* **Task description**:
Lines, not repeats, are what count: give the number of lines below that hold "female", and nothing more.

Start of Exercise materials

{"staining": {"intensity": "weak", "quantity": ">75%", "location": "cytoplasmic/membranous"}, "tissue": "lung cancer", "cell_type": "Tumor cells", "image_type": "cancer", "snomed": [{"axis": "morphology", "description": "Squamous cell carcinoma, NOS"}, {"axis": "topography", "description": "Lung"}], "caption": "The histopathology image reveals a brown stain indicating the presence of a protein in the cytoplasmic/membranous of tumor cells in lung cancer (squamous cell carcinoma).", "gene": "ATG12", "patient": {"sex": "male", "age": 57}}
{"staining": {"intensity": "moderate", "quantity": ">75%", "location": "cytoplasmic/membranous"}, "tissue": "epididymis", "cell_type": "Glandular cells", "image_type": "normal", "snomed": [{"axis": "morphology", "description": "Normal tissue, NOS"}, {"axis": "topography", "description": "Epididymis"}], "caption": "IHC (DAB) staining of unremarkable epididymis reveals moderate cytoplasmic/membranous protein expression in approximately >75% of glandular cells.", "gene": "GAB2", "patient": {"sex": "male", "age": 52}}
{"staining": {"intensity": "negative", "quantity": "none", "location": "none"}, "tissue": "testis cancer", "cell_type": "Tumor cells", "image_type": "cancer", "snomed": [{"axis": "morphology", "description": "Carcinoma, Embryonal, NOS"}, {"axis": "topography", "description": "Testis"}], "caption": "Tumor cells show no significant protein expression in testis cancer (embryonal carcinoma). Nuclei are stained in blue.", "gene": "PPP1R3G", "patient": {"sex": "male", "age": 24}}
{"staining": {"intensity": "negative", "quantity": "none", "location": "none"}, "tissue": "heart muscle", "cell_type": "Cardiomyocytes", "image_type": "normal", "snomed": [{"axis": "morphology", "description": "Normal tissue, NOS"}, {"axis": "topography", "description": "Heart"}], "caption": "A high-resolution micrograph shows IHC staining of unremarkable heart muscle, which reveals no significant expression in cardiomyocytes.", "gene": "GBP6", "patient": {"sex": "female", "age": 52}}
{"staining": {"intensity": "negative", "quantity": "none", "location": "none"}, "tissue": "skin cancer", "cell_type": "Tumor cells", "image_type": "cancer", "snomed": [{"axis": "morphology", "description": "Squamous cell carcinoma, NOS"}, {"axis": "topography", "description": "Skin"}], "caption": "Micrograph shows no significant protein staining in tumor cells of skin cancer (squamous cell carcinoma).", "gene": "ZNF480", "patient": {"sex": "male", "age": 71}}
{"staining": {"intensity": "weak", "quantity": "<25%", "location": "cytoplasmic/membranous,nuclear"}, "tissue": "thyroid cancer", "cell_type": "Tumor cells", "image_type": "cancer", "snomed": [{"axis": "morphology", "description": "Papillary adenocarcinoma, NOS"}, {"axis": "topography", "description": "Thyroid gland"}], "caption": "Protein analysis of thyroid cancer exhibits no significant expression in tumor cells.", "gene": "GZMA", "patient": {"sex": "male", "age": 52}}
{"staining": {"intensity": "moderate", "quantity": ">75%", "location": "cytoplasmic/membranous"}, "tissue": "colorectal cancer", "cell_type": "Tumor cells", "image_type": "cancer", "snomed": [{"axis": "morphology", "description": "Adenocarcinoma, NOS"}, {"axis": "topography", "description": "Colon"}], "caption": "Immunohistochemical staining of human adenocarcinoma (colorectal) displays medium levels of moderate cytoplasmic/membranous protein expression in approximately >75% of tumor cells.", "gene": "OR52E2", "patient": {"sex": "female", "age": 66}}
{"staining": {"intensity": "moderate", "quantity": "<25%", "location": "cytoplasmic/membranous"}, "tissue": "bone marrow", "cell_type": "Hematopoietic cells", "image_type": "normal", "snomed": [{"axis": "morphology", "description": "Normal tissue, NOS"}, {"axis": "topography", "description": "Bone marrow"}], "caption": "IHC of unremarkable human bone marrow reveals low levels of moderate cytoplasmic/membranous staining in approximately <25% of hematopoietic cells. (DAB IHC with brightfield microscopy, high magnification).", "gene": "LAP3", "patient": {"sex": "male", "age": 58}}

End of Exercise materials

* **Your solution**:
2